Demikian juga dengan panggilan seorang isteri kepada suaminya, seringkali dengan sebutan 'ayah', 'papa', 'bapak', 'adik' danbahkan 'abi'.
Sebenarnya tidak ada yang terlarang dengan panggilan-panggilan seperti ini, asalkan sudah menjadi kelaziman. Tentu sama sekali tidak ada niat dari masing-masing pasangan untuk memposisikan suami atau isteri dengan cara yang berbeda. Maksudnya, ketika seorang isteri memanggil suaminya dengan sebutan 'ayah', tentu niatnya bukan menganggap suaminya sebagai ayahnya. Demikian juga sebaliknya.

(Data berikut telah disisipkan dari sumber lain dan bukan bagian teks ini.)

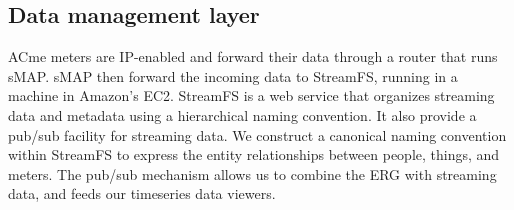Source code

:


\subsection{Data management layer}
ACme meters are IP-enabled and forward their data through a router that runs sMAP.  sMAP then forward the incoming data
to StreamFS, running in a machine in Amazon's EC2.  StreamFS is a web service that organizes streaming data and metadata using
a hierarchical naming convention.  It also provide a pub/sub facility for streaming data.  We construct 
a canonical naming convention within StreamFS to express the entity relationships between people, things, and meters.  The pub/sub
mechanism allows us to combine the ERG with streaming data, and feeds our timeseries data viewers.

Memang secara bahasa, panggilan-panggilan ini agak rancu. Tapi yang tidak rancu terkadang malah aneh terdengar di telinga. Mungkin kita akan merasa janggal kalau mendengar seorang isteri memanggil suami dengan sapaan "Suamiku, suamiku!." Lalu suaminya menjawab, "Ya, ada apa isteriku?" Persis potongan film Cina yang disulih (dubbing) dengan bahasa Indonesia.
Jadi ini sebenarnya masalah rasa bahasa. Kita adalah bangsa yang tergolong santun dalam berbahasa, saking santunnya sampai-sampai 'keluar' dari alur aslinya. Meski tidak harus selalu bertentangan dengan syariah.
Misalnya panggilan 'saudara' atau 'saudari', sudah menjadi sebuah keumuman bahwa kita menyapa orang lain, baik yang kita kenal atau pun yang tidak dengan panggilan itu. Padahal kalau mau ditarik ke arah hukum syariah, seorang laki-laki diharamkan menikah dengan saudari perempuannya. Atau lebih tegasnya seorang al-akh tidak boleh menikahi ukhti-nya. Karena hubungan antara akh dengan ukht adalah hubungan kemahraman yang dilarang terjadinya pernikahan.
Panggilan Abi dan Ummi
Sayangnya, ada panggilan yang agak 'lebih parah' lagi. Yaitu panggilan isteri kepada suaminya dengan sebutan 'abi'. Dan sebaliknya, panggilan suami kepada isterinya dengan sebutan 'ummi'.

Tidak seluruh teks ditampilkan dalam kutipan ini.